Reputation: 171
I am trying to use Apache Sedona with Python, specifically with PySpark version 3.5.0 and Python 3.11.6. However, I am encountering an issue related to an unresolved dependency during the setup process. The relevant part of the error message is as follows:
:::: WARNINGS
module not found: edu.ucar#cdm-core;5.4.2
==== local-m2-cache: tried
file:/.m2/repository/edu/ucar/cdm-core/5.4.2/cdm-core-5.4.2.pom
-- artifact edu.ucar#cdm-core;5.4.2!cdm-core.jar:
file:/.m2/repository/edu/ucar/cdm-core/5.4.2/cdm-core-5.4.2.jar
==== local-ivy-cache: tried
/.ivy2/local/edu.ucar/cdm-core/5.4.2/ivys/ivy.xml
-- artifact edu.ucar#cdm-core;5.4.2!cdm-core.jar:
/.ivy2/local/edu.ucar/cdm-core/5.4.2/jars/cdm-core.jar
==== central: tried
https://repo1.maven.org/maven2/edu/ucar/cdm-core/5.4.2/cdm-core-5.4.2.pom
-- artifact edu.ucar#cdm-core;5.4.2!cdm-core.jar:
https://repo1.maven.org/maven2/edu/ucar/cdm-core/5.4.2/cdm-core-5.4.2.jar
==== spark-packages: tried
https://repos.spark-packages.org/edu/ucar/cdm-core/5.4.2/cdm-core-5.4.2.pom
-- artifact edu.ucar#cdm-core;5.4.2!cdm-core.jar:
https://repos.spark-packages.org/edu/ucar/cdm-core/5.4.2/cdm-core-5.4.2.jar
::::::::::::::::::::::::::::::::::::::::::::::
:: UNRESOLVED DEPENDENCIES ::
::::::::::::::::::::::::::::::::::::::::::::::
:: edu.ucar#cdm-core;5.4.2: not found
::::::::::::::::::::::::::::::::::::::::::::::
The code I am using is as follows:
from pyspark.sql import SparkSession
from pyspark import StorageLevel
import geopandas as gpd
import pandas as pd
from shapely.geometry import Point
from shapely.geometry import Polygon
from sedona.spark import *
from sedona.core.geom.envelope import Envelope
config = SedonaContext.builder() .\
config('spark.jars.packages',
'org.apache.sedona:sedona-spark-shaded-3.4_2.12:1.5.1,'
'org.datasyslab:geotools-wrapper:1.5.1-28.2'). \
getOrCreate()
sedona = SedonaContext.create(config)
sc = sedona.sparkContext
print("Sedona context is " + sc)
I followed the official documentation, but it seems that there is an unresolved dependency issue, possibly related to missing packages or configurations. The official documentation does not provide an exhaustive list of the required dependencies for successful setup. Can you help clarify what additional configurations or packages might be needed to resolve this issue and set up Apache Sedona with PySpark 3.5.0 successfully?
Upvotes: 3
Views: 555
Reputation: 304
Due to a bug in Sedona 1.5.1, the cdm-core jar becomes a required dependency.

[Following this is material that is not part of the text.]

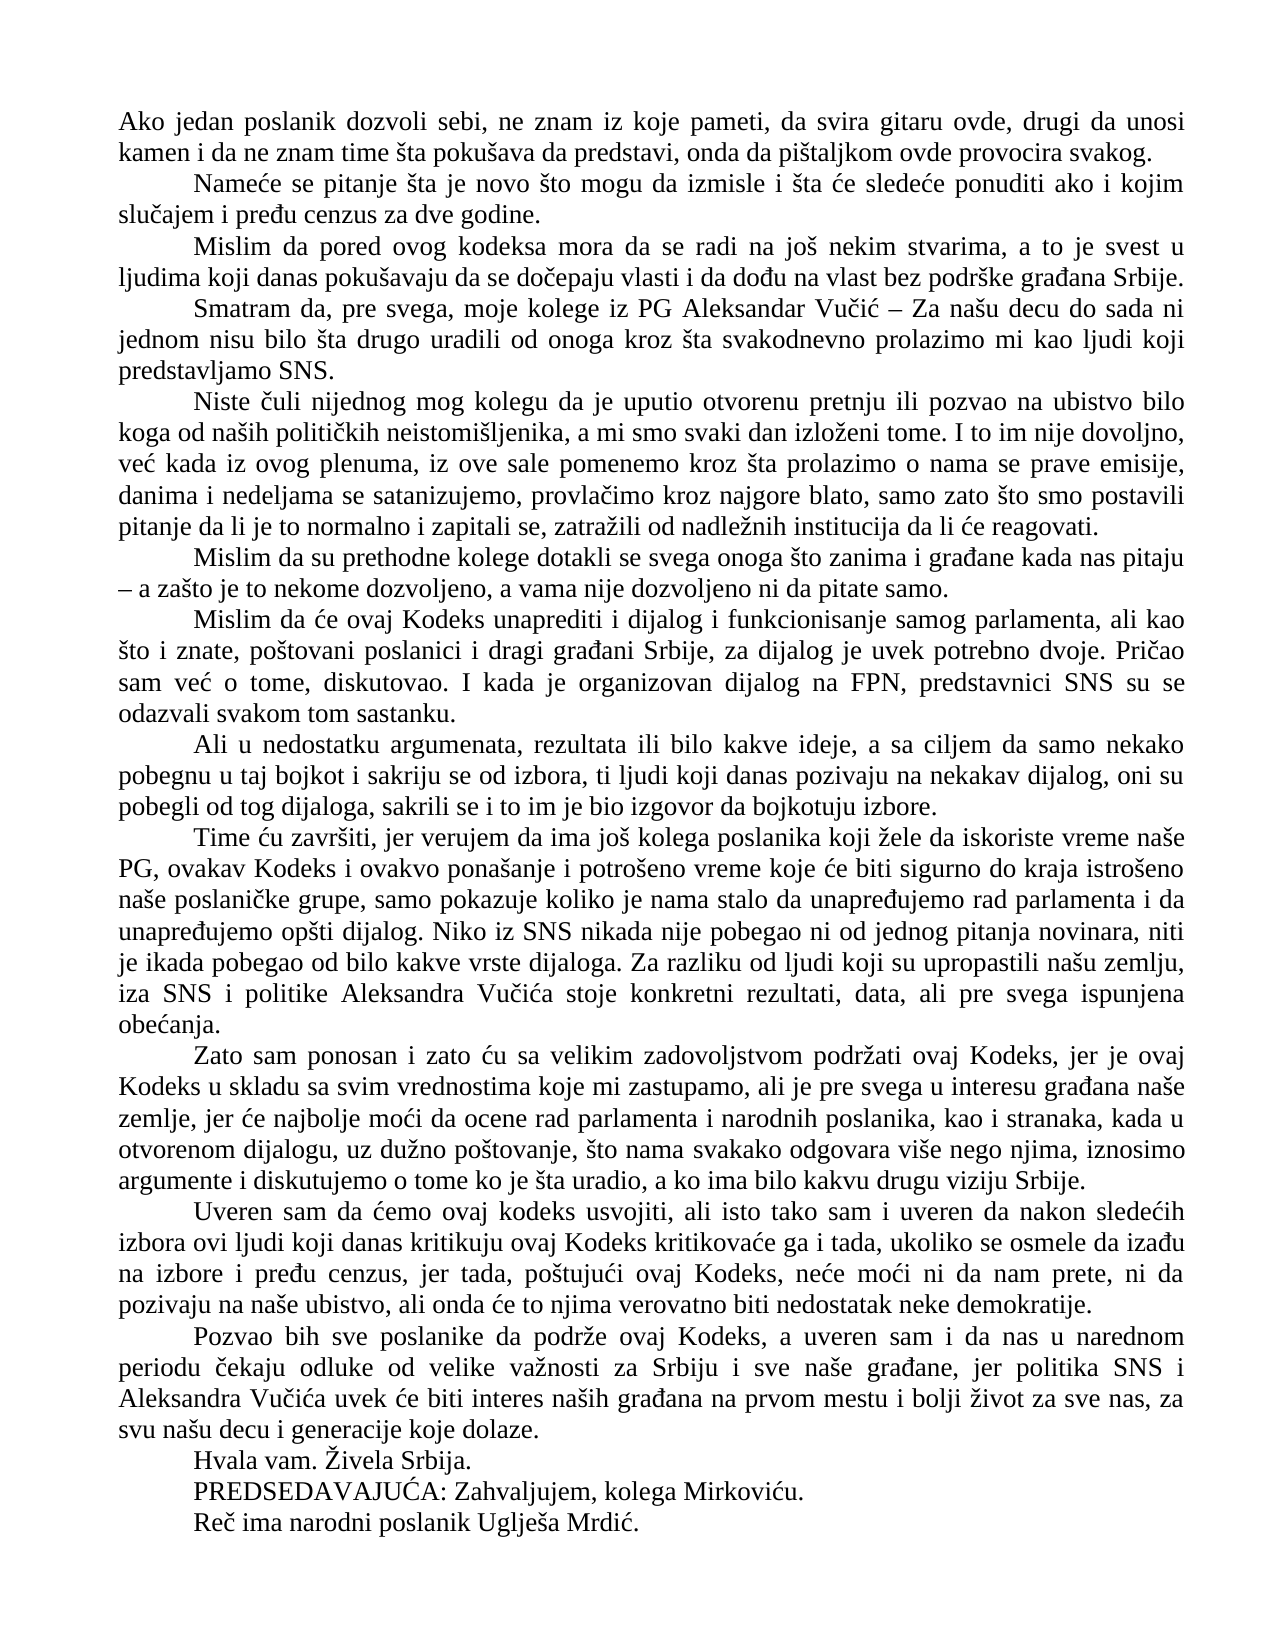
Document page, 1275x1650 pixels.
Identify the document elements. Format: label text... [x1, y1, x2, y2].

You can easily fix this by using this jar org.apache.sedona:sedona-spark-3.4_2.12:1.5.1
. Note that we are not using the shaded
jar.
unshaded
jar is only supposed to be used by a Maven Resolver (e.g., spark.jar.packages is a maven resolver) because it has lots of compile dependencies to be downloaded by the resolver automatically. Those dependencies are not packaged in the sedona unshaded
jar.
shaded
jar is only supposed to be used when you don't have a resolver (e.g., in an environment that has no internet access)
Upvotes: 5
Reputation: 2468
You can try specifying the repository from which the jar files can be downloaded. Here the repositories config is used to specify maven rep
The cdm-core can be found below
https://mvnrepository.com/artifact/edu.ucar/cdm-core/5.4.2
from sedona.spark import *
packages = "org.apache.sedona:sedona-spark-shaded-3.4_2.12:1.5.1," \
"org.datasyslab:geotools-wrapper:1.5.1-28.2," \
"edu.ucar:cdm-core:5.4.2,"
repository = "https://repo1.maven.org/maven2"
config = SedonaContext.builder()\
.config("spark.jars.packages", packages) \
.config("spark.jars.repositories", repository) \
.getOrCreate()
sedona = SedonaContext.create(config)
sc = sedona.sparkContext
print("Sedona context is ", sc)
Upvotes: 0